*ACTIVITY A*:
From the article on nonprofit hospitals and the reconciliation bill, list the factors Municipal Market Advisors says are pressuring the hospital sector's operating environment.
*ACTIVITY B*:
In the article on nonprofit hospitals and the reconciliation bill, how many years would the current proposal extend the enhanced ACA subsidies?
*ACTIVITY C*:
Copy the part of the article on nonprofit hospitals and the reconciliation bill that opens with the words containing "After passing the" and closes with "municipal market participants.".

*READING PASSAGE*:
Bonds

Nonprofit hospitals face pressure if reconciliation bill fails

The latest version of a much-negotiated spending bill that Senate Democrats hope to pass before the end of next week features a provision that’s key to the stability of the nonprofit health care sector, market participants said.

After passing the House in December as a $1.75 trillion Build Back Better legislation that encompassed President Joe Biden’s legislative agenda, the Democrats’ centerpiece bill has since been pared down to a pair of health-care related provisions. The bill would allow Medicare to negotiate drug prices for certain drugs and would cap drug price inflation. It would also grant a two-year extension for Affordable Care Act enhanced subsidies for consumers who buy insurance from the ACA’s marketplace.

It’s the ACA subsidy extension that has attracted the attention of some municipal market participants.

If the subsidies are not extended, roughly 12 million Americans would be at risk of losing their insurance, a move that would likely drive up uncompensated care at nonprofit hospitals, who are major issuers of tax-exempt municipal bonds.

Failure to pass the ACA subsidy extension would be a “big credit negative for the not-for-profit healthcare sector,” Citi’s Vikram Rai warned.

Without the enhanced subsidy extension, three million Americans would likely lose insurance next year and another nine million would risk losing it, Vikrim Rai, head of Citi’s municipal strategy, said Monday during a client call.

Failure to pass the ACA subsidy extension would be a “big credit negative for the not-for-profit healthcare sector,” Rai warned.

The enhanced subsidies were originally included in the 2021 American Rescue Plan Act, which extended them through 2022. The move drove a record-setting 14.5 million Americans to sign up for coverage.

The House-passed Build Back Better bill extended the subsidies for three years, but that version failed to gain the approval of key Senate Democrat Joe Manchin. The current proposal on the table, which Manchin has reportedly agreed to, would extend the subsidies for two years.

The debate over the subsidies come as the hospital sector faces growing challenges, Municipal Market Advisors said Monday in its weekly outlook. High labor costs, inflation, weaker investment performance and the drop-off of federal COVID aid are all pressuring the operating environment, MMA said.

“On the horizon the sector also faces pressures related to the downstream risks of expiration of enhanced Medicaid funding and enhanced ACA subsidies,” MMA said. The expirations “could negatively affect payments to providers and increase the insured population and uncompensated care.”

*ENTRIES SUPPLIED*:
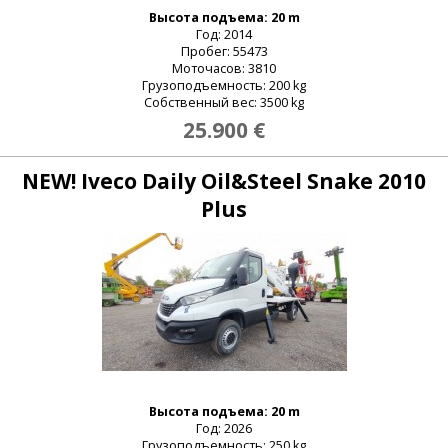
Высота подъема: 20 m
Год: 2014
Пробег: 55473
Моточасов: 3810
Грузоподъемность: 200 kg
Собственный вес: 3500 kg
25.900 €
NEW! Iveco Daily Oil&Steel Snake 2010
Plus
Высота подъема: 20 m
Год: 2026
Грузоподъемность: 250 kg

*EXPECTED ANSWER A*:
- High labor costs
- Inflation
- Weaker investment performance
- The drop-off of federal COVID aid

*EXPECTED ANSWER B*:
Two years.

*EXPECTED ANSWER C*:
After passing the House in December as a $1.75 trillion Build Back Better legislation that encompassed President Joe Biden’s legislative agenda, the Democrats’ centerpiece bill has since been pared down to a pair of health-care related provisions. The bill would allow Medicare to negotiate drug prices for certain drugs and would cap drug price inflation. It would also grant a two-year extension for Affordable Care Act enhanced subsidies for consumers who buy insurance from the ACA’s marketplace.

It’s the ACA subsidy extension that has attracted the attention of some municipal market participants.